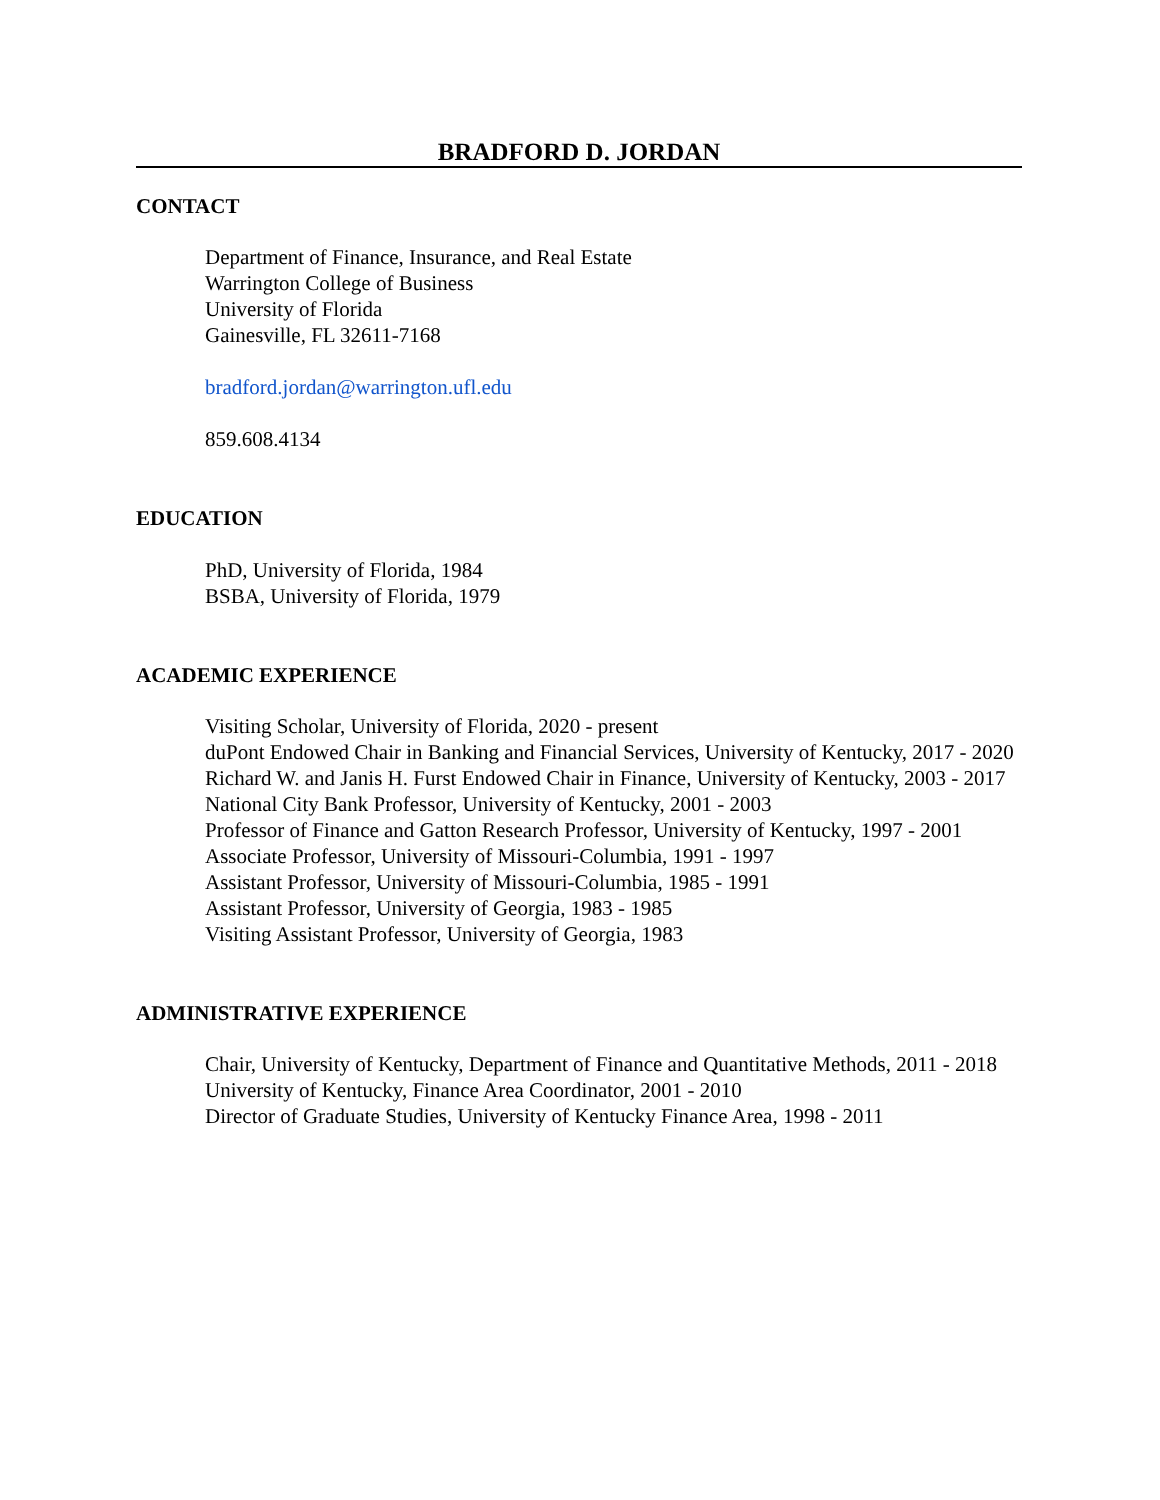BRADFORD D. JORDAN
CONTACT
Department of Finance, Insurance, and Real Estate
Warrington College of Business
University of Florida
Gainesville, FL 32611-7168
bradford.jordan@warrington.ufl.edu
859.608.4134
EDUCATION
PhD, University of Florida, 1984
BSBA, University of Florida, 1979
ACADEMIC EXPERIENCE
Visiting Scholar, University of Florida, 2020 - present
duPont Endowed Chair in Banking and Financial Services, University of Kentucky, 2017 - 2020
Richard W. and Janis H. Furst Endowed Chair in Finance, University of Kentucky, 2003 - 2017
National City Bank Professor, University of Kentucky, 2001 - 2003
Professor of Finance and Gatton Research Professor, University of Kentucky, 1997 - 2001
Associate Professor, University of Missouri-Columbia, 1991 - 1997
Assistant Professor, University of Missouri-Columbia, 1985 - 1991
Assistant Professor, University of Georgia, 1983 - 1985
Visiting Assistant Professor, University of Georgia, 1983
ADMINISTRATIVE EXPERIENCE
Chair, University of Kentucky, Department of Finance and Quantitative Methods, 2011 - 2018
University of Kentucky, Finance Area Coordinator, 2001 - 2010
Director of Graduate Studies, University of Kentucky Finance Area, 1998 - 2011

- - - -

**THE TASK**
Where pictures appear, drop them, and reproduce exactly only the lines running from the beginning of the data to the line that contains "Professor of Finance", inclusive.

**ANSWER SPACE**
BRADFORD D. JORDAN
CONTACT
Department of Finance, Insurance, and Real Estate
Warrington College of Business
University of Florida
Gainesville, FL 32611-7168
bradford.jordan@warrington.ufl.edu
859.608.4134
EDUCATION
PhD, University of Florida, 1984
BSBA, University of Florida, 1979
ACADEMIC EXPERIENCE
Visiting Scholar, University of Florida, 2020 - present
duPont Endowed Chair in Banking and Financial Services, University of Kentucky, 2017 - 2020
Richard W. and Janis H. Furst Endowed Chair in Finance, University of Kentucky, 2003 - 2017
National City Bank Professor, University of Kentucky, 2001 - 2003
Professor of Finance and Gatton Research Professor, University of Kentucky, 1997 - 2001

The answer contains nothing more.